15 June 2020

X Factor contestant Misha B accuses show of pushing ‘bullying’ narrative that left her traumatised

Former X Factor contestant Misha B has told how she was left traumatised after being accused of bullying on the show by judges Louis Walsh and Tulisa.

Misha, who was just 19 when she appeared in 2011, said she was left feeling ‘suicidal’ following allegations that she was mean to the other contestants, leading the press to nickname her ‘Misha Bully’.

She said on Instagram Live: “One of the girls, I think it might have been Jesy [Nelson], said, ‘You’ve been saying Leigh-Anne [Pinnock] has ‘evil eyes’ and you don’t think we’re gonna win and that you think we’re s*** singers’.

“And I was like, wow, first of all, let’s get this clear, I have no energy to be focusing on anybody else when I have so much at stake here. It is not in my character to want to tear another sista down.”
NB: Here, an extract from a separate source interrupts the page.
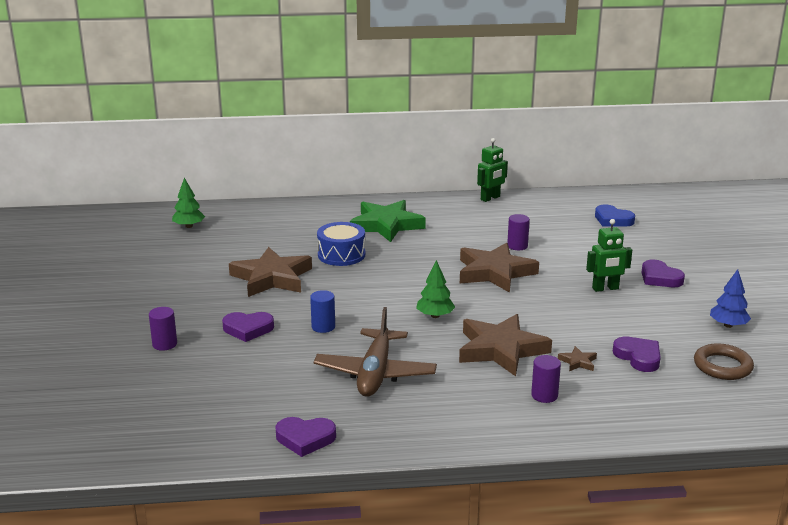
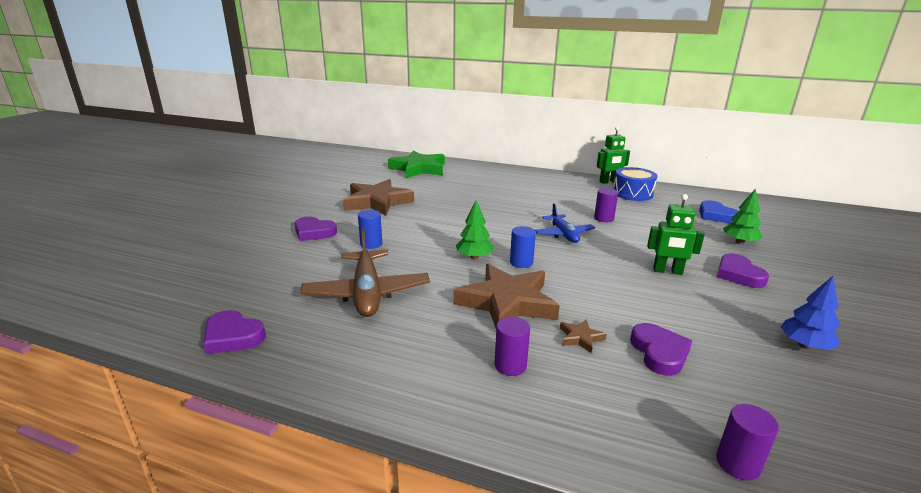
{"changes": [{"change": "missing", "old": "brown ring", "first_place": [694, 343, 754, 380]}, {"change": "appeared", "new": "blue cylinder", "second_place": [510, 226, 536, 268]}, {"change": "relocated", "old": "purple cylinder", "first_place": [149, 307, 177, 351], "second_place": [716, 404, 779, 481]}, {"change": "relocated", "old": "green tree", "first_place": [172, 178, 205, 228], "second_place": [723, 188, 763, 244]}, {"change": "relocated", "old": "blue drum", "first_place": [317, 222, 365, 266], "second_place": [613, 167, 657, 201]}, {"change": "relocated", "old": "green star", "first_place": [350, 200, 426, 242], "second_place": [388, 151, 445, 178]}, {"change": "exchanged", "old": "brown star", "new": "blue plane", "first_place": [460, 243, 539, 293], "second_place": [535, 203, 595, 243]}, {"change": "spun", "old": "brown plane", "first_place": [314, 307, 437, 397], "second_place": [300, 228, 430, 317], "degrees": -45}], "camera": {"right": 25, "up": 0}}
After this Misha says she experienced a ‘coldness’ on set from everyone, apart from judges Gary Barlow and Kelly Rowland. 

And following her performance that week on the talent show, she recalls feeling ‘bad vibes’ from Walsh and Tulisa.

She said: “Let me get just this very clear. These judges spent a maximum of one percent time with me and their contestants, apart from Gary [Barlow] and Kelly… So my understanding is you’ve created this whole narrative of me being overconfident because I’m black. 

"And in your eyes, black girls should not be confident. Black girls are just ‘one of’ – ‘You look like a young Tina Turner, you’re like a young Chaka Khan’. Why can I not just look like me? Why is it always you looking like someone else? Why is it always a comparison for black women?

"I know what it is here. I know exactly what it is here. And, you see, back in 2011 they got away with it. They got away with so much s***. “Feisty, [Tulisa] threw, followed by mean. Now I know that I am not the only one here that has heard those words. ‘Feisty’, ‘mean’. 

"These are like the common words that people use to describe black women. She then went on to say something along the lines of ‘seeing that some of the things that I say could come across as mean’. 

"Let me get one thing clear, this woman has spent zero time with me. The only conversation this woman had with me was after this all happened, when she gave me a very half-arsed apology. 

"Not the words ‘I’m sorry’, but ‘I never meant to do you no harm’. The damage is done, bruv. The damage is done.”

She then added she contemplated suicide due to her treatment on the show.

“We arrived back at the mansion and all I could think about was running away, just getting out of there. Because to me … people stood by and didn’t say anything, or a damn thing, when they knew it was wrong and they knew it was lies.”

"What I didn’t understand was that that experience, that trauma, had changed me as a person.

“It changed me. I didn’t trust anyone. Everyone asks me, ‘Misha, where have you been? What’s been going on?’ I’ve been battling. I’ve been healing. I’ve been working on self. I started therapy in 2012."

Gary Barlow supports Misha’s story in his 2018 autobiography, where he states that producers told him to fabricate drama during the live shows.

He wrote: “About half an hour before the show goes live, the producers would come in and they’d go, ‘Oh my God. That Misha. She’s a bully. Can’t believe it. 

“'She is such a bully. In fact, you know what? You should say it. You should say it on air. She’s bullied everyone all week’.”

Misha has been nominated for two MOBO awards since the X Factor and has released two EPs.